> Study text:
○ ○ ○ ○ ○

• Actelion Ltd., of Allschwil/Basel, Switzerland, said it will discontinue the clinical development of its Phase I rennin inhibitor alliance with Merck & Co. Inc., of Whitehouse Station, N.J., based on results from several clinical studies. The alliance will continue to assess other renin inhibitors currently in the drug discovery phase.

• Arrayit Corp., of Sunnyvale, Calif., said its scientists made a discovery which combines advances in surface chemistry, bioinformatics, instrumentation and microarray technology, reducing the time required to analyze the human genome from several days to less than six hours.

• BioMS Medical Corp., of Edmonton, Alberta, said an independent data safety monitoring board for the pivotal Phase III MAESTRO-01 Canadian/European trial of dirucotide in patients with secondary progressive multiple sclerosis has completed a safety analysis and recommended that the trial continue per protocol. The multicenter, double-blind, placebo-controlled trial is designed to evaluate the safety and efficacy of dirucotide in patients with secondary progressive MS.

○ ○ ○ ○ ○

> Data taken from a collection:
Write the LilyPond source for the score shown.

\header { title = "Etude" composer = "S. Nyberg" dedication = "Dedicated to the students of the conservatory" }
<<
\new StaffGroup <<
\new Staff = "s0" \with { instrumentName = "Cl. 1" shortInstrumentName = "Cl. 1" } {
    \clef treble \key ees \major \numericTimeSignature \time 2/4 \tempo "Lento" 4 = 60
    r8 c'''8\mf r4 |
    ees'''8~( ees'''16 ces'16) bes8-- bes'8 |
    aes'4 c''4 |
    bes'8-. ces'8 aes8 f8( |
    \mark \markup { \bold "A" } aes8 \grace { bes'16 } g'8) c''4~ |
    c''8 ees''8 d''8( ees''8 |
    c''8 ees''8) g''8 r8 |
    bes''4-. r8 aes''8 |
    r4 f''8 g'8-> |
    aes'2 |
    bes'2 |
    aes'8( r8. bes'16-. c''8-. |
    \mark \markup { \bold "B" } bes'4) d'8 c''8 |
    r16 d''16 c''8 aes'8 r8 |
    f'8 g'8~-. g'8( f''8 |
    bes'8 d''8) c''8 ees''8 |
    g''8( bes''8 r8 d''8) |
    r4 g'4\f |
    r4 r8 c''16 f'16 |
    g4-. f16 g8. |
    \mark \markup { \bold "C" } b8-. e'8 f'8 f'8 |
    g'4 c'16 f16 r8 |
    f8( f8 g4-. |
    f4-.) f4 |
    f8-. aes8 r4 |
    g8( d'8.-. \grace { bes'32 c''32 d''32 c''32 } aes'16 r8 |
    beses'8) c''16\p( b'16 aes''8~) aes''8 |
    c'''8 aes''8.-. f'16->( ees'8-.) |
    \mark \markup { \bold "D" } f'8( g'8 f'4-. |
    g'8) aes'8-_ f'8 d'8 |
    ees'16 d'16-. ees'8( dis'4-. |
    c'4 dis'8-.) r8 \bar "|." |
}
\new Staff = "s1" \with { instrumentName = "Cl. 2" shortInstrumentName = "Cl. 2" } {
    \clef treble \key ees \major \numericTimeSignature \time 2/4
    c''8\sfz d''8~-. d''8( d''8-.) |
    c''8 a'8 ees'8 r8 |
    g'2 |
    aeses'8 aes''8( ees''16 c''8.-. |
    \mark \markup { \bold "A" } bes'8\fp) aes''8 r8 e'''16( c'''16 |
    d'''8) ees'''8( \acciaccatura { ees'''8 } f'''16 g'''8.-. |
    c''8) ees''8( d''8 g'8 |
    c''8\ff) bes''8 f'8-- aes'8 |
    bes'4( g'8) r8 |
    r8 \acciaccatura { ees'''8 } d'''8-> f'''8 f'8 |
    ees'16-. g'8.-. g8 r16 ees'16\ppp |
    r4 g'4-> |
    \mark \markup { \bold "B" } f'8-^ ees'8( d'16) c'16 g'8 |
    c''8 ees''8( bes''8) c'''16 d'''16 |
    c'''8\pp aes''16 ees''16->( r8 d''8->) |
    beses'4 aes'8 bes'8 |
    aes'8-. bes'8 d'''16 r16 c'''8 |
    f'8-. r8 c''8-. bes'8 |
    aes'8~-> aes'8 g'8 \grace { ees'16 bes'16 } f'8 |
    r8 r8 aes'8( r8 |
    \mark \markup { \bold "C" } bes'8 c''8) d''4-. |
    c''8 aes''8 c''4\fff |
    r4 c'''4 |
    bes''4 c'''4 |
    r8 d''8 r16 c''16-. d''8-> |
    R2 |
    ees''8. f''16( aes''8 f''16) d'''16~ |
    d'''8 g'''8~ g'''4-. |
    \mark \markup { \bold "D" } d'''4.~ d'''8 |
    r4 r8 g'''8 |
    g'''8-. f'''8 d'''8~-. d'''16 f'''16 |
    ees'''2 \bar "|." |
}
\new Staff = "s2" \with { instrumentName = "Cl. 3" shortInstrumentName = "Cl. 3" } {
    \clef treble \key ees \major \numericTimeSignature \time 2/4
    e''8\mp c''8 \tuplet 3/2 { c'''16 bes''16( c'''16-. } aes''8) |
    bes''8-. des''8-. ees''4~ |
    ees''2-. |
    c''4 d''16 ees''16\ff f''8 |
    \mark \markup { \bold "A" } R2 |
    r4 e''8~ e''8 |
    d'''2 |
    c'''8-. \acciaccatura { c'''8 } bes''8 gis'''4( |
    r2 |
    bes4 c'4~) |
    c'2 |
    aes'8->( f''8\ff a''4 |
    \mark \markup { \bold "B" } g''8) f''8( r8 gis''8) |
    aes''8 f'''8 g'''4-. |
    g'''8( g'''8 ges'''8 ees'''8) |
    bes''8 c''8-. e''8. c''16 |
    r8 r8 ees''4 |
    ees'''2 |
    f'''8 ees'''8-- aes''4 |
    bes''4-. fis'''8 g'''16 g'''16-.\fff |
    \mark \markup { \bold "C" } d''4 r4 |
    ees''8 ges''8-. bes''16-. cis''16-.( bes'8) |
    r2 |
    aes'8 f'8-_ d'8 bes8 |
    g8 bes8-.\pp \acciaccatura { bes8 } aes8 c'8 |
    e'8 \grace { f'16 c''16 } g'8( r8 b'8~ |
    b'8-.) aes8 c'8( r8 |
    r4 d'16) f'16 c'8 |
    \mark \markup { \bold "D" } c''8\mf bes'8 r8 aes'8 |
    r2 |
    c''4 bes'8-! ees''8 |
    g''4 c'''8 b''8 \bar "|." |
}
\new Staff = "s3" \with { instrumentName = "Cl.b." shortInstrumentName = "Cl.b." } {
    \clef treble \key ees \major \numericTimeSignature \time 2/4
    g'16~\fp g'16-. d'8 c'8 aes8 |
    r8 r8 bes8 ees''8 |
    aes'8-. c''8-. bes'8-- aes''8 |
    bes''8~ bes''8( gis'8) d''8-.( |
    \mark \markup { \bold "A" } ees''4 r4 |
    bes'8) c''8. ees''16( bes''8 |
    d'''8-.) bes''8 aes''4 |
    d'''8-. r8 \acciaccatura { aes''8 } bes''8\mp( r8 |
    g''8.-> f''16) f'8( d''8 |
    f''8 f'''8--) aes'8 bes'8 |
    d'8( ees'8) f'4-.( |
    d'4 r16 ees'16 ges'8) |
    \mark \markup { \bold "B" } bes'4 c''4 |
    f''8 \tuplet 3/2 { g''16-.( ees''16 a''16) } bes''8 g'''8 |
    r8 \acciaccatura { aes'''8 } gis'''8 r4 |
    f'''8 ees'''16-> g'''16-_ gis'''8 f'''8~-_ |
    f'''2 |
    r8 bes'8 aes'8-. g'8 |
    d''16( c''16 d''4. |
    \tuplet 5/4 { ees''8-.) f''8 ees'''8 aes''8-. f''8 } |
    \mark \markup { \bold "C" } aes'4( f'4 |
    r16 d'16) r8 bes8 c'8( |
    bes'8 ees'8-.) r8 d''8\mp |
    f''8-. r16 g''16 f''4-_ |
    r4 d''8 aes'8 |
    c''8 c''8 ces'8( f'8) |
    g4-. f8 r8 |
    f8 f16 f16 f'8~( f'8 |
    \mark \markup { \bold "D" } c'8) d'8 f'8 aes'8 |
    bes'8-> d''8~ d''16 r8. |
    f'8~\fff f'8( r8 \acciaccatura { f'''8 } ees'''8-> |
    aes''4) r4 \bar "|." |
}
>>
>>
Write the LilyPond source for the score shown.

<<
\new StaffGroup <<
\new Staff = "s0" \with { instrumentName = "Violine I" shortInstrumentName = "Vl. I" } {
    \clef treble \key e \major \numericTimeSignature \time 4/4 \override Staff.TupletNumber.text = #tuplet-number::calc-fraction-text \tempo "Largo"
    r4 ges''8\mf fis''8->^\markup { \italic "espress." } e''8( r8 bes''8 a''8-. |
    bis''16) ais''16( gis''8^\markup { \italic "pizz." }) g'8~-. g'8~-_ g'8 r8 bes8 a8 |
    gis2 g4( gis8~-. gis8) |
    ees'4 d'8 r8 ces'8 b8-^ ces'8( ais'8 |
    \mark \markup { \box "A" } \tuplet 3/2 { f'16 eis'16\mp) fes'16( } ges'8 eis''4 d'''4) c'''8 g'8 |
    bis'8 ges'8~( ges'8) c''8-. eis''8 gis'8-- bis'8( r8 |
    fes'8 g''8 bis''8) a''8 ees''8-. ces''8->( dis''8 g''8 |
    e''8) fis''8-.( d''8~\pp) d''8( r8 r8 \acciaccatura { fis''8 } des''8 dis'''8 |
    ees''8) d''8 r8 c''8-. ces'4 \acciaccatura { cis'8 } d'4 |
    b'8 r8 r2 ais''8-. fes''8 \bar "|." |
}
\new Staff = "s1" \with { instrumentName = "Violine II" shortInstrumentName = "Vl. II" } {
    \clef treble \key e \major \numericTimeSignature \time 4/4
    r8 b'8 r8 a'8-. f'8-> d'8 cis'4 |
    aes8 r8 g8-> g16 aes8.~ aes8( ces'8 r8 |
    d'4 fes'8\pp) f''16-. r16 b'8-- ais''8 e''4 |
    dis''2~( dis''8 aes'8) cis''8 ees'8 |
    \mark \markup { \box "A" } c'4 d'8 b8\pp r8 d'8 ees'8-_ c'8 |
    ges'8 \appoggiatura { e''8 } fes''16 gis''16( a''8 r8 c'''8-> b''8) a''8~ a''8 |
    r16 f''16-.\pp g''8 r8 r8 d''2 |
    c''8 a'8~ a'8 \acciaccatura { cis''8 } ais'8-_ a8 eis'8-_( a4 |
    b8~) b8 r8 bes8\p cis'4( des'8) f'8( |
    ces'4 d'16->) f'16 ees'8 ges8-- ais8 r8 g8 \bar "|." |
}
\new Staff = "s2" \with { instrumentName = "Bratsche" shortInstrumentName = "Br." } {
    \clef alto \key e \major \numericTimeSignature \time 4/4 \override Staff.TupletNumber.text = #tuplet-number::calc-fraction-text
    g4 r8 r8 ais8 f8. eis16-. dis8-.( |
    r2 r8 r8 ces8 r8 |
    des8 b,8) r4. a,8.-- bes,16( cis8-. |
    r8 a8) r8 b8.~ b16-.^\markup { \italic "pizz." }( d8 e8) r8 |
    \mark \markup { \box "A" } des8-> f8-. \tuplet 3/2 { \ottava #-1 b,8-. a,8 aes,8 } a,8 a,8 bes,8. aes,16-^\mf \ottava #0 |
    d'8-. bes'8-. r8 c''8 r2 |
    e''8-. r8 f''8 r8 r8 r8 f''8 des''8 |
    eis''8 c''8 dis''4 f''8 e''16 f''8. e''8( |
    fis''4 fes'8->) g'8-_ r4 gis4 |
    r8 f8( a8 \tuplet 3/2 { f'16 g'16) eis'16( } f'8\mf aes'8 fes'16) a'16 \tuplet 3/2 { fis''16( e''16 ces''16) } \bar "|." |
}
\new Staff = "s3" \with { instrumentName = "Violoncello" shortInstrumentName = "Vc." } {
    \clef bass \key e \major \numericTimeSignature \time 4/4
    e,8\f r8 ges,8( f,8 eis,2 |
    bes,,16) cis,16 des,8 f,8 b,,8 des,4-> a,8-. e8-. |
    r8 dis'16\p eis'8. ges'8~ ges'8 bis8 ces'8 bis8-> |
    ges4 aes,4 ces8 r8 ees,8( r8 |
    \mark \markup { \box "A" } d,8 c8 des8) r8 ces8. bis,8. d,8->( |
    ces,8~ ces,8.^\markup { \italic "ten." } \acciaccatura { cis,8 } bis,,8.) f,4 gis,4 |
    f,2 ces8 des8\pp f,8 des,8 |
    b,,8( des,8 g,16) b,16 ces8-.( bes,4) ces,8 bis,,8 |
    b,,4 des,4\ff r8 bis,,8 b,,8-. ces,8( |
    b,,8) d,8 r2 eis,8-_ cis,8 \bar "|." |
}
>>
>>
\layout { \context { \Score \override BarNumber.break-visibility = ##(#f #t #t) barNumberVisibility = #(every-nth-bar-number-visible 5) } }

○ ○ ○ ○ ○

> Task statement: Carry on the biotech company news briefs from the point where they stop. The data stands apart from the biotech news briefs.

> Response area:
• Galapagos NV, of Mechelen, Belgium, has initiated an integrated drug discovery collaboration with Opsona Therapeutics Ltd., of Dublin, Ireland. Under the terms of the agreement, Galapagos' service division BioFocus DPI will perform biology, medicinal chemistry and ADME/PK services for an Opsona drug discovery program. Opsona will make research payments to BioFocus DPI and fund the work of four to five BioFocus DPI scientists this year. No financial terms were disclosed.

• HUYA Bioscience International, of San Diego, has entered into an agreement with Abbott, of Abbott Park, Ill., to identify and pursue preclinical and clinical drug candidates that originate in China. Abbott will gain access to HUYA's Chinese bioscience network, which includes access to compounds and biologics in a variety of indications. HUYA currently has two clinical stage drugs licensed from China in the therapeutic areas of cardiovascular and oncology for development in the West. Financial terms were not disclosed.

• Materia Inc., of Pasadena, Calif., received Phase II Small Business Technology Transfer funding from the National Institute of General Medical Sciences for the further development of a family of advanced reagents for drug discovery. The program is a collaborative effort between Materia and Paul R. Hanson from the University of Kansas.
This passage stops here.